Bayani alleged he lost “thousands of dollars” in a “SIM swap scam” after third-party criminals hacked into his online cryptocurrency account and stole his digital currency, said his February complaint, alleging violations of the Communications Act and Stored Communications Act.

Bayani’s allegations that Metro by T-Mobile owes him for the loss “ignore Metro’s warning” that it strives to protect customers from cyberattacks but “cannot guarantee security -- no wireless carrier can,” said T-Mobile in April, referencing its terms and conditions (T&Cs). Bayani responded that the T&Cs are “the very definition of a one-sided contract of adhesion, in which T-Mobile attempts to insulate itself from liability in every way possible.”

The T&Cs, which T-Mobile didn’t say when or how Bayani assented to, and “on which none of his claims rely,” disclaim T-Mobile’s liability “for basically everything it might do to harm Plaintiff,” Bayani said. The T&Cs “attempt to further limit the time period, types of damages, and methods by which a consumer can bring a claim against T-Mobile, without any countervailing benefits provided to consumers,” he said.

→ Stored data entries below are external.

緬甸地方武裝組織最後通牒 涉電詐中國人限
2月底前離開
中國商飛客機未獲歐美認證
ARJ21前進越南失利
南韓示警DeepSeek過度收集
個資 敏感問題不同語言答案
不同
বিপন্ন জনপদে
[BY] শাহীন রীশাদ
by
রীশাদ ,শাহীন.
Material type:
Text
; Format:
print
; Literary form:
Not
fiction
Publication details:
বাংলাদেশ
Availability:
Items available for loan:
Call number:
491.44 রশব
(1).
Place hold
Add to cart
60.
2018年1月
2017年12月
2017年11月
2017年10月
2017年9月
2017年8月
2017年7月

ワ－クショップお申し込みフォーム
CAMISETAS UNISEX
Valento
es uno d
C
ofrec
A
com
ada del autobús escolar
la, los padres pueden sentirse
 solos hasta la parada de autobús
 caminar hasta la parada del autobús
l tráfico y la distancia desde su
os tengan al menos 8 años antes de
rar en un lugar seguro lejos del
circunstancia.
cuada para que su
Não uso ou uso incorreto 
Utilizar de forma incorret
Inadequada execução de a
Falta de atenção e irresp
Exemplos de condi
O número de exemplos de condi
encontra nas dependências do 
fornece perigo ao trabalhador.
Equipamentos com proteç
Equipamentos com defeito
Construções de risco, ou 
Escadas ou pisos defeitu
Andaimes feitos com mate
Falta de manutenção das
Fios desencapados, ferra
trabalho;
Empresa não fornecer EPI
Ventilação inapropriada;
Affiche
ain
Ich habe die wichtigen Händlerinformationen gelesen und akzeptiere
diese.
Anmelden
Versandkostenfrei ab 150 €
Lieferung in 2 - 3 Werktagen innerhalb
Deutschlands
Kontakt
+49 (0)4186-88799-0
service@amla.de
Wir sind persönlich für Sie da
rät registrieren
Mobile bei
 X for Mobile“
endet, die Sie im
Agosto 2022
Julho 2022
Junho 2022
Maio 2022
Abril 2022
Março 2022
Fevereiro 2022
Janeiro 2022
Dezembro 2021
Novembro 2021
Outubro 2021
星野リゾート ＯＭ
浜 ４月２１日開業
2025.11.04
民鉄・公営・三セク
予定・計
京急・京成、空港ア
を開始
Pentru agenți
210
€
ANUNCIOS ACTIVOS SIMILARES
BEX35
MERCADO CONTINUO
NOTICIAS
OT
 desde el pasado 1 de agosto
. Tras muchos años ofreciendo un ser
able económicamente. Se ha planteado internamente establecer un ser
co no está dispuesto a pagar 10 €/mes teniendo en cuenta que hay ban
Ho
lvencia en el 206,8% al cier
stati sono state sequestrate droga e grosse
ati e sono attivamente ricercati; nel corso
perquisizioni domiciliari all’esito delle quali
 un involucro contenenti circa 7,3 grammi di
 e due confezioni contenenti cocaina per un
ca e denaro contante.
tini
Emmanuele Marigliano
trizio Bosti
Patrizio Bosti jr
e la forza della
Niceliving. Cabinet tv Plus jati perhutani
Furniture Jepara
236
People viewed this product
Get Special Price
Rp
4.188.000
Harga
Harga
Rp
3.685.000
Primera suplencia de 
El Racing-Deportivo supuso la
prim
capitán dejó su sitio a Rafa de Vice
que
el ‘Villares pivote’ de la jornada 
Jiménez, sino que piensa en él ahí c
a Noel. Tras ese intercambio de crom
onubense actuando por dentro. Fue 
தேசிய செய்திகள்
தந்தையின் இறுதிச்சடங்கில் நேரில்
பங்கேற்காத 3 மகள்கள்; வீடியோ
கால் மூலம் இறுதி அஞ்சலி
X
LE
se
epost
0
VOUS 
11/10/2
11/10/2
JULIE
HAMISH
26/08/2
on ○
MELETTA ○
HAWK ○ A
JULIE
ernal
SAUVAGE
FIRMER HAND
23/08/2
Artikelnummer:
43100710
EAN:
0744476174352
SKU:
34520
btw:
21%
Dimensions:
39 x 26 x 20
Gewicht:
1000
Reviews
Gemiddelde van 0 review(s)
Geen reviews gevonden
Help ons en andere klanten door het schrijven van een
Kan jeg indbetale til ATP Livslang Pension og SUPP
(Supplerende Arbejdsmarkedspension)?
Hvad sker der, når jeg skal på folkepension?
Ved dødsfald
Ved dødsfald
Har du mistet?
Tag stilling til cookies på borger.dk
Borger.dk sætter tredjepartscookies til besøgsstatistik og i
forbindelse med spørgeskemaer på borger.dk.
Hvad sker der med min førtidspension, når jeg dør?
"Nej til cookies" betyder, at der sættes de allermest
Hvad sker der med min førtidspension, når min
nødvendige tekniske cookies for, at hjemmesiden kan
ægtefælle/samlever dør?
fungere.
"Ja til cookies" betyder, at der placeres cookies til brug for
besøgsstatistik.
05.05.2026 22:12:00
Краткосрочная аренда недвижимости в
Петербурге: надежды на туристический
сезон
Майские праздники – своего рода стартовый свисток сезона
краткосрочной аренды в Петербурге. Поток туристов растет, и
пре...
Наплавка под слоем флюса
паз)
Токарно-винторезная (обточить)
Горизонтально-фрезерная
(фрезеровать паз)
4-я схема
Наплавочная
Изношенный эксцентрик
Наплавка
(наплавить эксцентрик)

Citing another case, McKee v. AT&T, Bayani said “parties can shorten the applicable statute of limitations by contract unless a shorter time frame is unreasonable or prohibited by statute or public policy, [but] in order for such a shortened period to be enforceable, the parties must have actually assented to it.” Bayani entered into a contract with T-Mobile for wireless service, but he doesn't allege he agreed to any T&Cs. He asserts he “figured out how to 'opt out' of arbitration by performing an internet search regarding how to sue T-Mobile, not from any review of or assent to the T&Cs."

T-Mobile’s submission of its T&Cs to the court, without more,"cannot establish the mutual assent that would be required to enforce its terms," said Bayani, citing Alvarez v. T-Mobile USA. Because T-Mobile can't establish that Bayani assented to the T&Cs, its claim it “warned” him about the possibility his data would not be secure and its attempt to impose a shortened limitations period on his claims, "is not a valid basis for dismissal," Bayani said. Even if T-Mobile could show proof of a valid contract with the plaintiff, the limitation of liability provision, "and in particular the shortened statute of limitations, is unconscionable and should not be enforced," he said.

Throughout its arguments, T-Mobile attempts to "distance itself from the harm Plaintiff incurred, claiming that such harm was caused by third-party criminals," Bayani said. The carrier "ignores the fact that a T-Mobile employee effectuated the SIM swaps at issue in this case," he said. T-Mobile "was not a passive player in the chain of events that led to Plaintiff's losses; rather, T-Mobile affirmatively performed the SIM swaps that allowed third-party criminals to access and steal Plaintiff's money," said the response.

T-Mobile "has long been aware of the security risks presented by its weak user credential structures and procedures," said Bayani, noting multiple lawsuits with similar allegations. Despite other occurrences, "T-Mobile did not use readily available security measures to prevent or limit such attacks," and it "failed to provide reasonable and appropriate security" to prevent unauthorized access to Bayani and others' accounts, he said.